How can I manage nicotine withdrawal symptoms without medication?

Dr. Mehmet Oz, MD
Cardiology (Cardiovascular Disease)
I'm amazed by people who quit smoking cold turkey because nicotine has such a physical hold on the body. This is why experts who study tobacco addiction say that to increase the likelihood of quitting successfully, you should use a combination of strategies. These experts recommend that you seek peer-to-peer counseling, professional support, or self-help programs, and that you consider medications. Smoking cessation programs can help. You can find them online, at hospitals, through your insurance company, and through telephone quit lines.

To manage withdrawal symptoms from nicotine without medications, you'll have to have some anti-craving tricks up your sleeve. Start out by listing all the situations, places and things that remind you of your smoking self. Next, do everything to avoid them. If you get a craving, work through it. Remember: It will soon pass. Do a series of deep breaths, walk around the block, or take out the vacuum cleaner. Do whatever it takes to distract yourself.

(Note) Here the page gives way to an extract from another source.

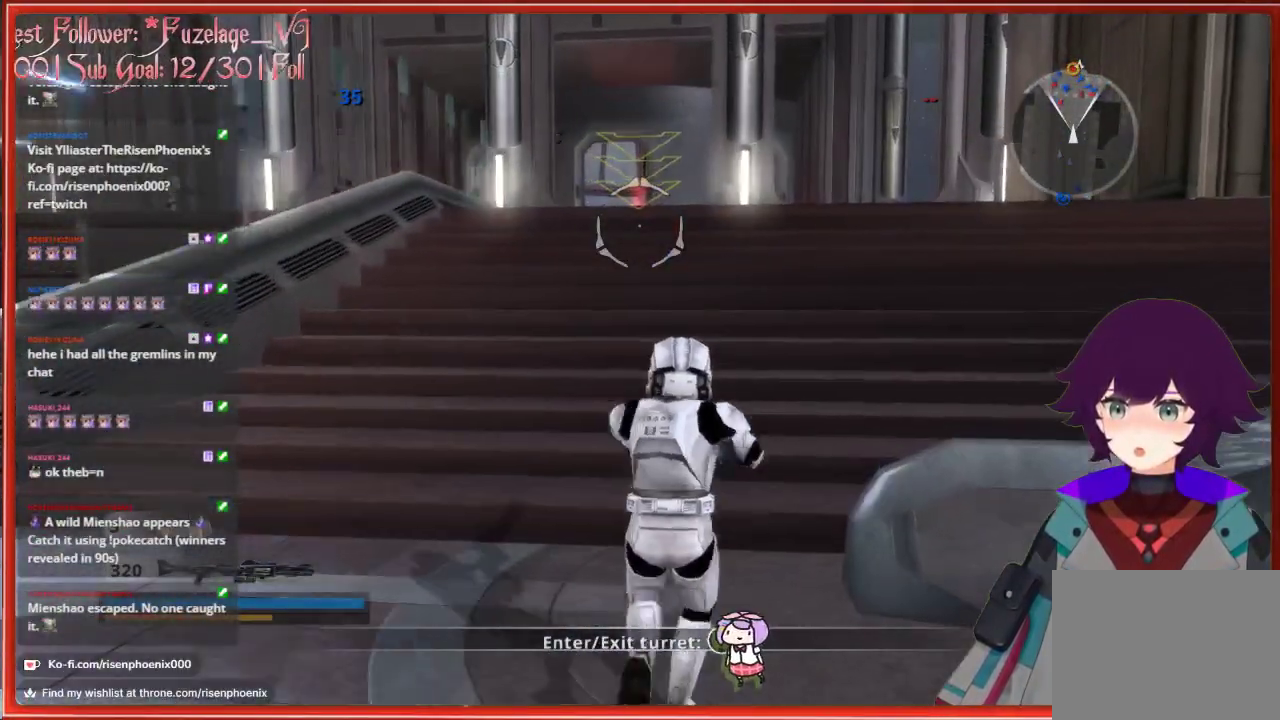
{"buttons": [], "left_stick": "up", "right_stick": "center", "events": []}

Unconventional non-drug methods work for some people. They tend to have more failures than triumphs when compared to the methods approved by the Food and Drug Administration (FDA) so we don't recommend them across the board. That said, unconventional non-pharmacological methods for smoking cessation include: acupuncture, acupressure, laser therapy and electrostimulation. Talk to your doctor before trying any alternative therapy.
You can manage nicotine withdrawal symptoms such as cravings and anxiety without medication by trying alternative therapies. Try cinnamon sticks or chewing gum to replace the feeling of having something in your mouth. Acupuncture, acupressure or hypnotherapy may help relieve anxiety and other emotional symptoms, although there is little clinical evidence that these therapies work. Support groups and counseling also may help you cope with nicotine withdrawal symptoms. Always talk to a doctor before trying alternative or herbal therapies.
You can do many simple things to help manage your nicotine withdrawal symptoms without taking medications. Exercise, even very brief exercise, has been demonstrated to be very helpful in decreasing withdrawal symptoms.  Hypnosis and accupuncture have also been found to be helpful by some. 
Dr. Robin Miller, MD
Internal Medicine
There are several therapies that can help you quit smoking without medication. These include hypnotherapy, acupuncture and counseling.  All of these therapies have been found to be helpful.  In addition it is important to exercise, drink plenty of water and alter your routine so that you are avoiding the usual patterns that revolved around your smoking habit.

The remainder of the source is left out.